• _About this task_
Your response should reproduce every line of the entries that contains the word "animal".

[Source records]
____________________

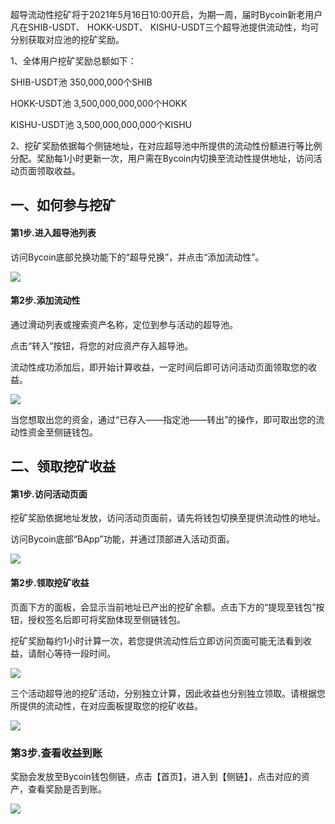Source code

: 超导流动性挖矿将于2021年5月16日10:00开启，为期一周，届时Bycoin新老用户凡在SHIB-USDT、 HOKK-USDT、 KISHU-USDT三个超导池提供流动性，均可分别获取对应池的挖矿奖励。

1、全体用户挖矿奖励总额如下：

SHIB-USDT池 350,000,000个SHIB

HOKK-USDT池 3,500,000,000,000个HOKK

KISHU-USDT池 3,500,000,000,000个KISHU

2、挖矿奖励依据每个侧链地址，在对应超导池中所提供的流动性份额进行等比例分配。奖励每1小时更新一次，用户需在Bycoin内切换至流动性提供地址，访问活动页面领取收益。

## 一、如何参与挖矿

#### 第1步.进入超导池列表

访问Bycoin底部兑换功能下的“超导兑换”，并点击“添加流动性”。

![](../images/notify/animal/mining1.png)

#### 第2步.添加流动性

通过滑动列表或搜索资产名称，定位到参与活动的超导池。

点击“转入”按钮，将您的对应资产存入超导池。

流动性成功添加后，即开始计算收益，一定时间后即可访问活动页面领取您的收益。

![](../images/notify/animal/mining2.png)

当您想取出您的资金，通过“已存入——指定池——转出”的操作，即可取出您的流动性资金至侧链钱包。


## 二、领取挖矿收益

#### 第1步.访问活动页面

挖矿奖励依据地址发放，访问活动页面前，请先将钱包切换至提供流动性的地址。

访问Bycoin底部“BApp”功能，并通过顶部进入活动页面。

![](../images/notify/animal/mining3.png)


#### 第2步.领取挖矿收益

页面下方的面板，会显示当前地址已产出的挖矿余额。点击下方的“提现至钱包”按钮，授权签名后即可将奖励体现至侧链钱包。

挖矿奖励每约1小时计算一次，若您提供流动性后立即访问页面可能无法看到收益，请耐心等待一段时间。

![](../images/notify/animal/mining4.png)

三个活动超导池的挖矿活动，分别独立计算，因此收益也分别独立领取。请根据您所提供的流动性，在对应面板提取您的挖矿收益。

![](../images/notify/animal/mining5.png)

### 第3步.查看收益到账

奖励会发放至Bycoin钱包侧链，点击【首页】，进入到【侧链】，点击对应的资产，查看奖励是否到账。

![](../images/notify/animal/mining6.png)





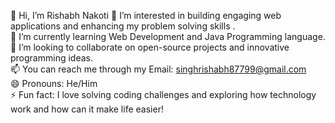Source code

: 👋 Hi, I’m Rishabh Nakoti 
👀 I’m interested in building engaging web applications and enhancing my problem solving skills .  
🌱 I’m currently learning Web Development and Java Programming language.  
💞️ I’m looking to collaborate on open-source projects and innovative programming ideas.  
📫 You can reach me through my Email: singhrishabh87799@gmail.com  
😄 Pronouns: He/Him  
⚡ Fun fact: I love solving coding challenges and exploring how technology work and how can it make life easier!  

<!---
rishhh09/rishhh09 is a ✨ special ✨ repository because its `README.md` (this file) appears on your GitHub profile.
You can click the Preview link to take a look at your changes.
--->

____________________

• _Written solution_
![](../images/notify/animal/mining1.png)
![](../images/notify/animal/mining2.png)
![](../images/notify/animal/mining3.png)
![](../images/notify/animal/mining4.png)
![](../images/notify/animal/mining5.png)
![](../images/notify/animal/mining6.png)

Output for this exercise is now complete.